Wybalenna Chapel on Flinders Island. Credit: Tourism Tasmania & Steve Lovegrove

Flinders Island and its 51 surrounding islands are all that remain of the land bridge that once connected Tasmania to mainland Australia.

This is an island of dramatic and varied landscapes, from the pink and grey granite cliffs of Strzelecki and Killiecrankie to the gentle, green farmland that rolls through the northern part of the island. Flinders is an island of prolific bird life and wildlife. By the eastern lagoons and inlets, thousands of migratory birds rest on their long flights to breeding areas north of the Arctic Circle.

On many nearby islands are the rookeries of the southern hemisphere’s most numerous bird species, the amazing shearwaters, which make an annual journey of thousands of kilometres to the Arctic circle, then return to exactly the same burrow each year. The island’s dense coastal scrub shelters wallabies and wombats. It’s an island of friendly locals - take a stroll through the towns of Whitemark and Lady Barron or the little settlements of Emita and Killiecrankie - you’ll meet people with time to stop and chat.

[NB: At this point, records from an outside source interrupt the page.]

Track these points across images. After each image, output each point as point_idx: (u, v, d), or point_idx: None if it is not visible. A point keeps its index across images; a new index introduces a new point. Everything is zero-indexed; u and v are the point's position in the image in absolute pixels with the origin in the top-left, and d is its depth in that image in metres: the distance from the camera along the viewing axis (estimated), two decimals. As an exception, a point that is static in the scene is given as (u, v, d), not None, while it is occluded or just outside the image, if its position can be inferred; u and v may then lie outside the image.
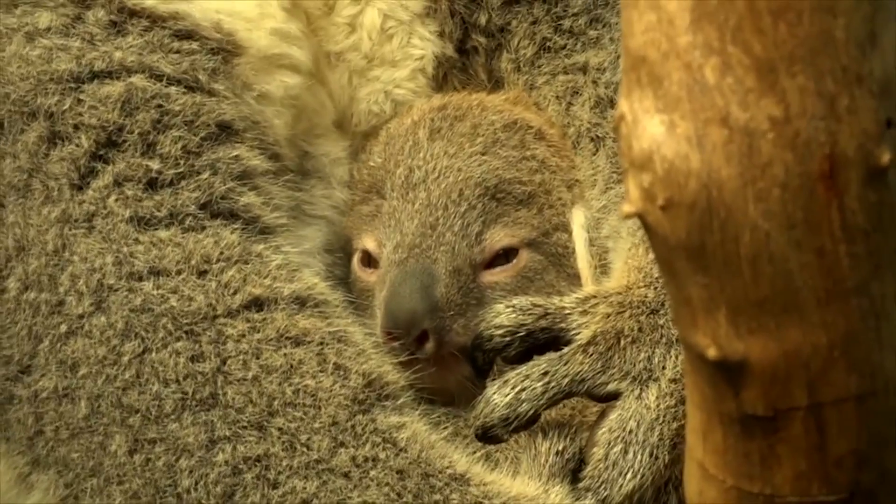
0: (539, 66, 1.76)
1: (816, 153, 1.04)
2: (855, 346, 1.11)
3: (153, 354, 1.46)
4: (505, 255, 1.63)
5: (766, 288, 1.08)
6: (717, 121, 1.05)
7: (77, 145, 1.53)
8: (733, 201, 1.06)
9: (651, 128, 1.07)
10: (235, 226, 1.54)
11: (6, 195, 1.54)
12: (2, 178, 1.55)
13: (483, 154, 1.64)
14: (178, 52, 1.59)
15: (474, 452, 1.53)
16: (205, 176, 1.55)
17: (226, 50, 1.62)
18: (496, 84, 1.81)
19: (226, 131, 1.58)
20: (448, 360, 1.60)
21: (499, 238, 1.62)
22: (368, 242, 1.63)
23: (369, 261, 1.64)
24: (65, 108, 1.54)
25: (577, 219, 1.62)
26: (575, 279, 1.64)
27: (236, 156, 1.58)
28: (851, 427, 1.13)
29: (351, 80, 1.73)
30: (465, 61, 1.78)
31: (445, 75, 1.79)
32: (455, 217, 1.61)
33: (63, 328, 1.49)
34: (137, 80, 1.56)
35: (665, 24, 1.06)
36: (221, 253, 1.51)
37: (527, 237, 1.63)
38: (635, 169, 1.07)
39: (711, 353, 1.11)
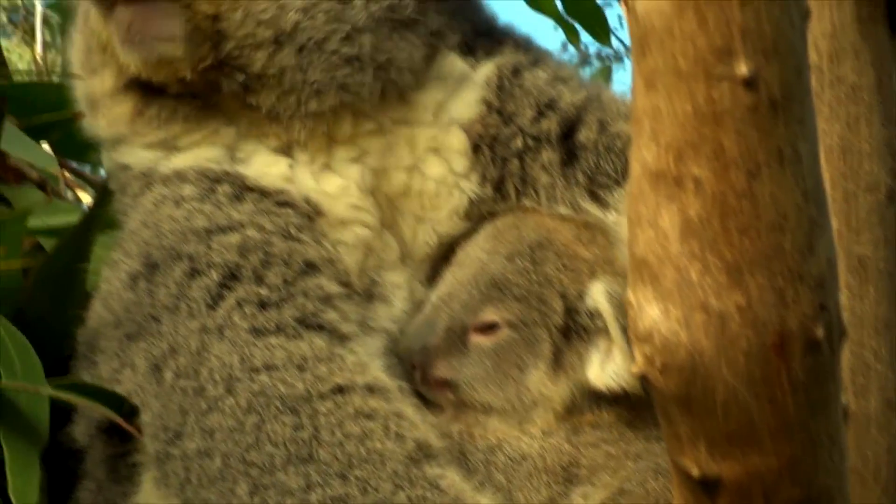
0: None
1: (770, 331, 1.30)
2: (797, 467, 1.35)
3: (267, 425, 1.77)
4: (490, 327, 1.96)
5: (733, 426, 1.33)
6: (699, 308, 1.30)
7: (209, 278, 1.86)
8: (711, 365, 1.31)
9: (651, 312, 1.32)
10: (322, 335, 1.85)
11: (162, 313, 1.85)
12: (159, 301, 1.86)
13: (506, 258, 1.97)
14: (277, 214, 1.91)
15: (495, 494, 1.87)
16: (299, 300, 1.86)
17: (310, 214, 1.93)
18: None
19: (311, 267, 1.89)
20: (435, 385, 1.96)
21: (488, 315, 1.95)
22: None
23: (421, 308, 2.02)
24: (200, 252, 1.87)
25: (597, 288, 1.92)
26: (539, 361, 2.00)
27: (319, 285, 1.88)
28: (794, 523, 1.40)
29: (415, 225, 2.02)
30: (499, 194, 2.04)
31: (477, 209, 2.05)
32: (465, 293, 1.96)
33: (204, 406, 1.79)
34: (249, 231, 1.88)
35: (661, 238, 1.31)
36: (314, 354, 1.82)
37: (508, 319, 1.95)
38: (640, 342, 1.34)
39: (695, 472, 1.37)
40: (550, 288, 1.95)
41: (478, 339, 1.96)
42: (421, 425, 1.85)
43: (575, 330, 1.95)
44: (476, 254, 2.00)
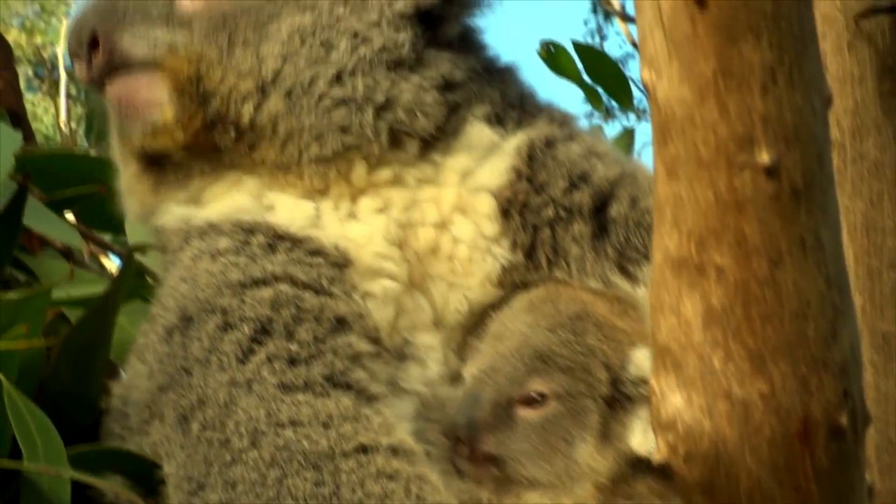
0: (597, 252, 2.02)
1: (794, 418, 1.31)
2: (823, 556, 1.36)
3: (289, 480, 1.78)
4: (537, 399, 1.92)
5: (758, 514, 1.34)
6: (722, 396, 1.32)
7: (241, 332, 1.86)
8: (734, 453, 1.32)
9: (674, 400, 1.34)
10: (350, 394, 1.85)
11: (193, 366, 1.86)
12: (192, 354, 1.87)
13: (548, 329, 1.95)
14: (310, 264, 1.92)
15: None
16: (328, 357, 1.86)
17: (340, 263, 1.94)
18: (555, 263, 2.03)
19: (342, 324, 1.89)
20: (479, 461, 1.92)
21: (535, 386, 1.92)
22: (465, 370, 1.98)
23: (460, 381, 1.98)
24: (233, 306, 1.88)
25: (641, 355, 1.90)
26: (587, 433, 1.99)
27: (349, 342, 1.88)
28: None
29: (447, 291, 2.01)
30: (531, 262, 2.03)
31: (509, 276, 2.03)
32: (509, 366, 1.93)
33: (228, 458, 1.80)
34: (282, 286, 1.89)
35: (683, 326, 1.33)
36: (340, 413, 1.82)
37: (555, 391, 1.92)
38: (663, 429, 1.35)
39: (718, 561, 1.37)
40: (594, 358, 1.94)
41: (524, 413, 1.94)
42: (443, 490, 1.85)
43: (619, 400, 1.94)
44: (516, 326, 1.99)
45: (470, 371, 1.98)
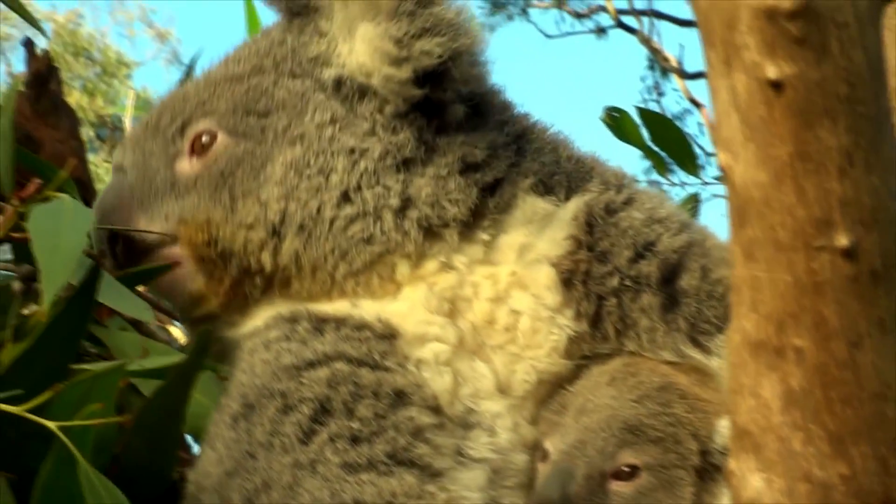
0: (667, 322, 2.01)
1: (874, 500, 1.31)
2: None
3: None
4: (630, 473, 1.92)
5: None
6: (802, 478, 1.31)
7: (301, 413, 1.88)
8: (814, 534, 1.31)
9: (754, 482, 1.33)
10: (413, 471, 1.85)
11: (257, 450, 1.87)
12: (256, 438, 1.89)
13: (634, 401, 1.95)
14: (359, 339, 1.93)
15: None
16: (390, 433, 1.86)
17: (387, 335, 1.94)
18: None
19: (401, 397, 1.89)
20: None
21: (626, 458, 1.92)
22: (547, 444, 1.98)
23: (544, 456, 1.98)
24: (291, 388, 1.91)
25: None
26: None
27: (410, 416, 1.88)
28: None
29: (511, 361, 1.99)
30: (598, 332, 2.01)
31: (577, 347, 2.01)
32: (598, 439, 1.93)
33: None
34: (338, 364, 1.90)
35: (763, 408, 1.32)
36: (404, 491, 1.82)
37: (647, 462, 1.92)
38: (744, 512, 1.34)
39: None
40: (683, 429, 1.94)
41: (617, 486, 1.93)
42: None
43: (708, 471, 1.93)
44: (600, 400, 1.98)
45: (555, 445, 1.96)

It’s an island with a rich heritage, both sad and boisterous - at Wybalenna, the Tasmanian Aboriginal people, relocated during the 19th century, pined for their homelands.

On offshore islands, rough and ready sealers camped. On hidden reefs, ships foundered and sank.
It’s an island of cosy beachside cottages, a couple of local pubs and friendly bed and breakfasts.

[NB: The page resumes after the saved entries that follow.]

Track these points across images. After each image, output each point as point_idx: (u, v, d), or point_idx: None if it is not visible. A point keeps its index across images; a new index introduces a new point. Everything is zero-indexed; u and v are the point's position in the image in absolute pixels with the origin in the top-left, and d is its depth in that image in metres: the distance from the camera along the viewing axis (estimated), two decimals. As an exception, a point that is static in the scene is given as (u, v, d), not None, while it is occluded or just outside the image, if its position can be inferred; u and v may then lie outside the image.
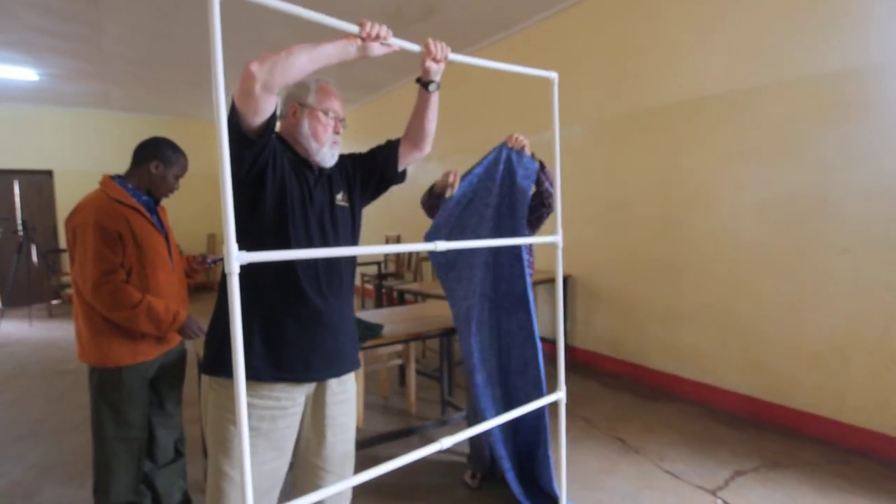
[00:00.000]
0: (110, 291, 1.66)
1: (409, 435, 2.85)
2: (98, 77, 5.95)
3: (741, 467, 2.49)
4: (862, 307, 2.58)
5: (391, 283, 5.61)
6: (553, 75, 1.53)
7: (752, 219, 3.01)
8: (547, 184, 2.18)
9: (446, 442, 1.28)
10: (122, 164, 1.90)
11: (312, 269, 1.32)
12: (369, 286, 6.49)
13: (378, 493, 2.30)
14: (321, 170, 1.43)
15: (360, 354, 3.08)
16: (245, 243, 1.14)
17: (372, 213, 9.18)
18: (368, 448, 2.70)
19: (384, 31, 1.23)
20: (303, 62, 1.18)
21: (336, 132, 1.41)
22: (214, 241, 8.78)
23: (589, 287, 4.14)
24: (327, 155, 1.40)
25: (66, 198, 7.59)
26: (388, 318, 2.70)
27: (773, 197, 2.91)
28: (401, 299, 4.03)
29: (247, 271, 1.20)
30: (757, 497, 2.24)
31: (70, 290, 5.51)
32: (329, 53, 1.24)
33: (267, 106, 1.17)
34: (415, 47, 1.30)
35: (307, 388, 1.36)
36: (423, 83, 1.50)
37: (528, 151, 2.11)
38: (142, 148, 1.85)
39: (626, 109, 3.74)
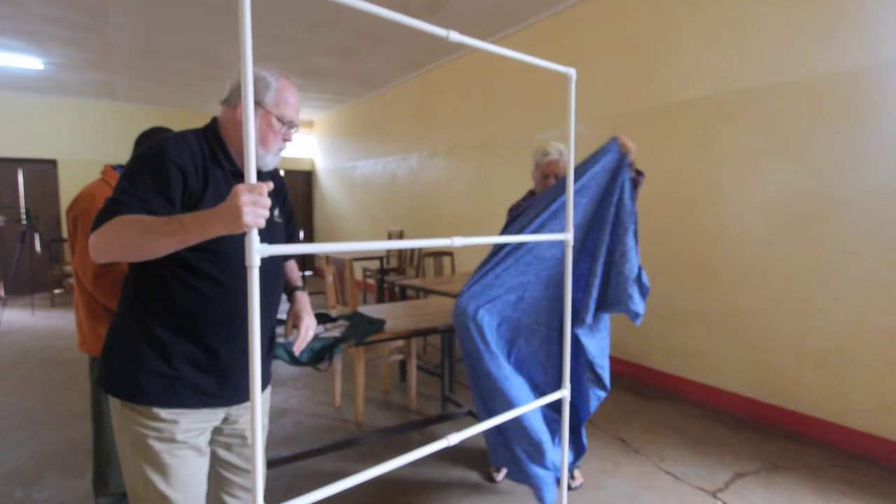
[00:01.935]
0: (111, 282, 1.66)
1: (410, 430, 2.85)
2: (103, 67, 5.94)
3: (742, 469, 2.48)
4: (868, 309, 2.56)
5: (393, 278, 5.60)
6: (571, 71, 1.49)
7: (759, 219, 2.99)
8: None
9: (454, 438, 1.26)
10: (125, 155, 1.88)
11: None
12: (371, 281, 6.49)
13: (385, 490, 2.29)
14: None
15: (362, 349, 3.09)
16: (176, 266, 1.12)
17: (375, 209, 9.19)
18: (368, 443, 2.70)
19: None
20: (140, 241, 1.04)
21: (286, 140, 1.30)
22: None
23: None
24: (271, 162, 1.29)
25: (70, 187, 7.59)
26: (389, 314, 2.70)
27: (780, 197, 2.89)
28: (403, 295, 4.03)
29: (173, 287, 1.15)
30: (757, 500, 2.22)
31: (72, 280, 5.52)
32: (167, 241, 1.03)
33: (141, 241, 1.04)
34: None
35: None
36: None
37: (631, 157, 2.01)
38: (143, 138, 1.84)
39: (631, 108, 3.71)
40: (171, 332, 1.17)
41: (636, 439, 2.81)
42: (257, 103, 1.21)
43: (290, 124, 1.28)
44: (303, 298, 1.45)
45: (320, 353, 1.99)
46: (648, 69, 3.58)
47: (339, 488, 0.98)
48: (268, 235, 1.23)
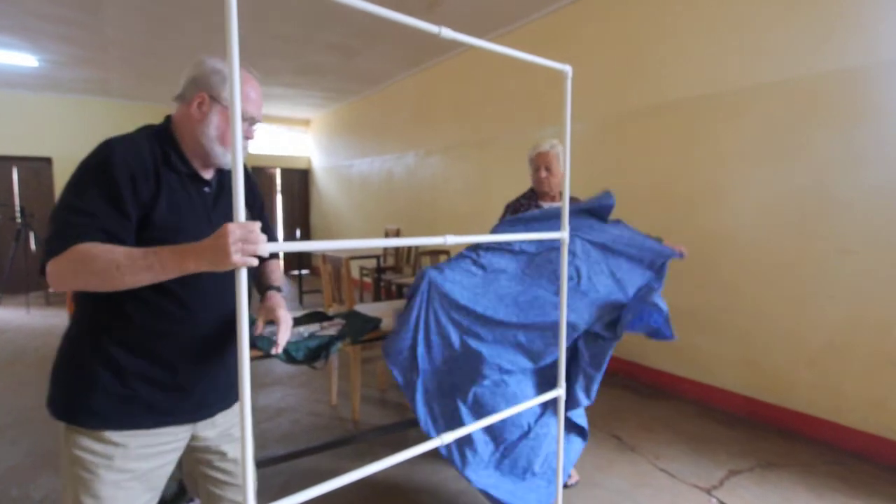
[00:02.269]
0: None
1: (406, 428, 2.86)
2: (98, 64, 5.91)
3: (736, 467, 2.49)
4: (861, 308, 2.58)
5: (390, 276, 5.60)
6: (567, 68, 1.48)
7: (754, 217, 3.00)
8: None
9: (447, 437, 1.26)
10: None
11: (212, 297, 1.17)
12: (368, 280, 6.48)
13: (379, 487, 2.30)
14: (220, 184, 1.24)
15: (357, 347, 3.09)
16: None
17: (372, 207, 9.16)
18: (365, 441, 2.70)
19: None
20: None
21: (248, 137, 1.21)
22: (213, 231, 8.76)
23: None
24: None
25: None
26: (386, 312, 2.70)
27: (775, 196, 2.90)
28: (399, 293, 4.02)
29: (131, 303, 1.06)
30: (751, 497, 2.24)
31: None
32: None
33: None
34: None
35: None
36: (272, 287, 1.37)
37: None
38: None
39: (628, 107, 3.71)
40: (127, 350, 1.10)
41: (631, 437, 2.82)
42: (214, 98, 1.14)
43: (251, 120, 1.20)
44: (277, 296, 1.34)
45: (316, 352, 1.99)
46: (646, 67, 3.58)
47: (334, 485, 0.98)
48: None
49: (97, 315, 1.12)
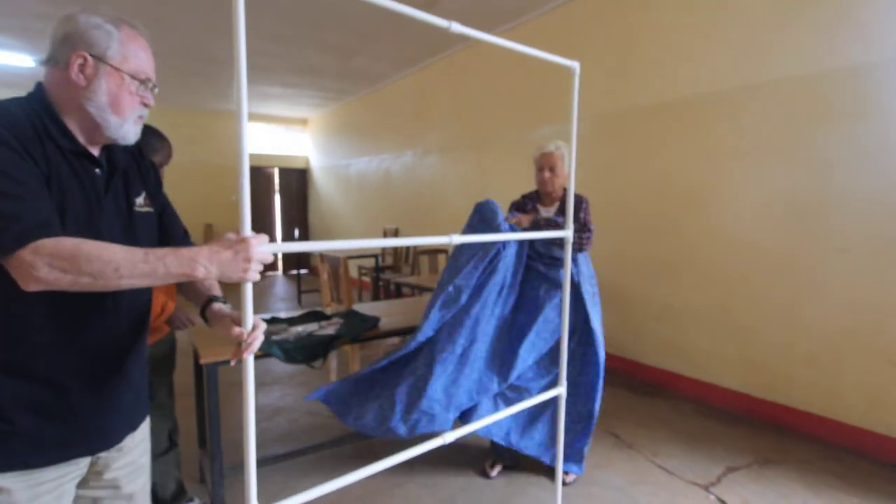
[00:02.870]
0: None
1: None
2: (95, 64, 5.90)
3: (734, 464, 2.50)
4: (857, 306, 2.59)
5: (388, 276, 5.61)
6: (574, 64, 1.46)
7: (751, 217, 3.01)
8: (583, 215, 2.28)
9: (449, 437, 1.26)
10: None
11: (111, 302, 0.97)
12: (366, 279, 6.49)
13: (379, 486, 2.30)
14: (112, 164, 1.03)
15: (356, 346, 3.08)
16: (3, 279, 0.82)
17: (370, 207, 9.15)
18: (364, 441, 2.70)
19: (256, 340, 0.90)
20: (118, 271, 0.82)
21: (145, 104, 1.02)
22: (212, 231, 8.75)
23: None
24: (130, 132, 1.00)
25: (63, 186, 7.53)
26: (384, 311, 2.70)
27: (772, 195, 2.91)
28: (398, 292, 4.03)
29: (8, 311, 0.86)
30: (749, 493, 2.25)
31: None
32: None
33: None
34: None
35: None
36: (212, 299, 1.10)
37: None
38: None
39: (625, 106, 3.72)
40: None
41: (629, 434, 2.83)
42: (98, 57, 0.94)
43: (146, 82, 1.01)
44: (226, 308, 1.07)
45: (315, 351, 2.00)
46: (645, 66, 3.59)
47: (335, 486, 0.98)
48: (122, 229, 1.01)
49: None
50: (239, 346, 0.90)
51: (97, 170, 0.99)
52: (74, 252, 0.80)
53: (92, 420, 0.98)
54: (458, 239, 1.18)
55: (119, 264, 0.81)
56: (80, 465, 1.00)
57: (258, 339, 0.90)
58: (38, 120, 0.91)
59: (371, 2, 0.94)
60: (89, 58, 0.93)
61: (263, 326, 0.93)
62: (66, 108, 0.94)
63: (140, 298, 1.07)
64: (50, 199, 0.87)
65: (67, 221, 0.89)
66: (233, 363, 0.95)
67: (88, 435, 0.98)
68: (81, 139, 0.96)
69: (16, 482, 0.89)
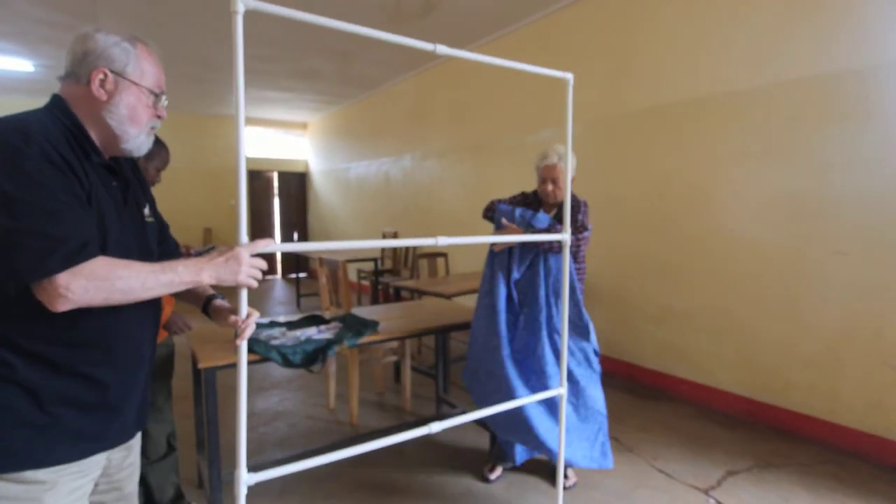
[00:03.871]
0: None
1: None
2: (94, 69, 5.91)
3: (734, 467, 2.50)
4: (856, 309, 2.59)
5: (387, 279, 5.60)
6: (568, 76, 1.51)
7: (749, 219, 3.02)
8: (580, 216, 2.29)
9: (435, 426, 1.29)
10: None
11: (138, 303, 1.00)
12: (365, 283, 6.48)
13: (378, 492, 2.29)
14: (124, 175, 1.09)
15: (355, 351, 3.08)
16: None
17: (369, 210, 9.14)
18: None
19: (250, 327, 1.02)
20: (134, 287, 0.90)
21: (159, 116, 1.07)
22: (211, 235, 8.75)
23: (584, 285, 4.14)
24: (144, 144, 1.06)
25: (62, 190, 7.52)
26: (383, 315, 2.70)
27: (770, 197, 2.91)
28: (397, 296, 4.02)
29: (45, 312, 0.87)
30: (749, 497, 2.24)
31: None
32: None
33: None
34: None
35: None
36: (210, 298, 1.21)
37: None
38: None
39: (623, 109, 3.73)
40: (41, 369, 0.92)
41: (629, 438, 2.82)
42: (118, 73, 0.99)
43: (160, 96, 1.07)
44: (223, 302, 1.21)
45: (313, 355, 1.99)
46: (641, 70, 3.60)
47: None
48: (140, 240, 1.07)
49: (1, 328, 0.91)
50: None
51: (115, 182, 1.05)
52: (108, 273, 0.87)
53: (122, 414, 1.04)
54: (444, 241, 1.23)
55: (145, 279, 0.90)
56: (100, 466, 1.05)
57: (251, 327, 1.01)
58: (70, 134, 0.95)
59: (355, 31, 0.98)
60: (109, 73, 0.99)
61: (257, 315, 1.03)
62: (87, 121, 1.00)
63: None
64: (90, 216, 0.91)
65: (108, 237, 0.95)
66: (238, 342, 1.02)
67: (117, 428, 1.04)
68: (105, 154, 1.04)
69: (58, 476, 0.94)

King Island lies northwest of Tasmania in the path of the Roaring Forties, the ever-present westerlies that circle the world’s southern latitudes. It’s an island of long, empty beaches and clean, fresh air, of offshore reefs, rocky coasts, dairy farms, lighthouses and shipwrecks.

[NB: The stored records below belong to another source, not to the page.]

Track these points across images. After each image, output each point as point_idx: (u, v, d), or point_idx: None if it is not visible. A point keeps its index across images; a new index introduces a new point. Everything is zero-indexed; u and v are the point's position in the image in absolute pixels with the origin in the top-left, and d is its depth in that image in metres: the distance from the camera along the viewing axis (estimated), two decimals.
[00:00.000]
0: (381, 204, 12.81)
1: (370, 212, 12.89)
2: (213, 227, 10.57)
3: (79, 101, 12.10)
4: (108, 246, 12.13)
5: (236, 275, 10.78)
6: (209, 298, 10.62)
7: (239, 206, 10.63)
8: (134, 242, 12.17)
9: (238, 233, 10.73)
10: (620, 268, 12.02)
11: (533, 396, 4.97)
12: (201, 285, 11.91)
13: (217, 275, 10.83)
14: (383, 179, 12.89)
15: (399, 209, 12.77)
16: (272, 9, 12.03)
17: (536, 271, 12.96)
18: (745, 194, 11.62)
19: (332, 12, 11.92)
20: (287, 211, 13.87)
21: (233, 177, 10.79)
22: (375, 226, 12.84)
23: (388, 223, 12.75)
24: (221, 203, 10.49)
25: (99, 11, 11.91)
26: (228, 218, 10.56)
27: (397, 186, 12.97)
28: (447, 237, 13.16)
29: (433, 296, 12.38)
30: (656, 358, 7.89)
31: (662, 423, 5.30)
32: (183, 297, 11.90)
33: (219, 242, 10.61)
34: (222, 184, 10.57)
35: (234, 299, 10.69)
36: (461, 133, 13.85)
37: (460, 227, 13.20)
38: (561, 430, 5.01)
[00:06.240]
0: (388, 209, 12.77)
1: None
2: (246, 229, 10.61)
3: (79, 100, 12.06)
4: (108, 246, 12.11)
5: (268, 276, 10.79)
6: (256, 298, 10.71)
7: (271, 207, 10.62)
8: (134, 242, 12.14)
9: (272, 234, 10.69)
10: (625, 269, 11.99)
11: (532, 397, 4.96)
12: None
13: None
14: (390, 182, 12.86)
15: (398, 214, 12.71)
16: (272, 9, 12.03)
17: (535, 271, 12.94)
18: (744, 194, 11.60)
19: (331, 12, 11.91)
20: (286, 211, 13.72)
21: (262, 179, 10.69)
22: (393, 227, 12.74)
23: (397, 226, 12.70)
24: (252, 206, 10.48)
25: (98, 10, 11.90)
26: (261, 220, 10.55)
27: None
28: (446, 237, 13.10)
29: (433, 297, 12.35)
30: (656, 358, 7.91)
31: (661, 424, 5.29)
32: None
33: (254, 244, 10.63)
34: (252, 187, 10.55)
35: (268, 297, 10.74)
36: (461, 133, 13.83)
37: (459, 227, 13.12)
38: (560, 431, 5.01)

It is renowned for award-winning creamy cheeses, succulent beef produced on lush pastures, and fresh seafood.

King Islanders have a special relationship with the sea. The island’s kelpies gather bull kelp tossed ashore by storms, while cray fishermen and abalone divers harvest rich catches from beneath the surface. On King Island’s flat farmlands, beef and dairy cattle shelter behind thick ti-tree hedges - the lush grass is the secret to the succulent local beef, rich cream and wonderful hand-made cheeses. You can visit the King Island Dairies shop next to the cheese factory, taste the cheeses and select your favourites to take home.  Wallabies and peacocks abound - be careful driving at dusk. Shearwater rookeries pepper tussocky coastal hillsides, and you may sight albatrosses and mighty sea eagles riding the updraughts.

Australia’s worst maritime disaster occurred here in 1845, when the Cataraqui grounded. Today, Cape Wickham lighthouse - the tallest lighthouse in the southern hemisphere - guides mariners safely into Bass Strait but you can still explore the island’s most important historic sites on the Shipwreck Trail.

Reid Rocks, 12 kilometres (7 miles) offshore, is home to a major breeding colony of Australian fur seals. King Island’s wildlife, both native and exotic, can sometimes surprise - yes, that was a pheasant you saw in the roadside hedge. And yes, it is a paddock of grazing turkeys. But the most pleasant surprise is the warm King Island welcome - in Currie’s motel and friendly pub, in Grassy’s local store and craft shop, in cottages and bed and breakfast and from everyone you pass on country roads.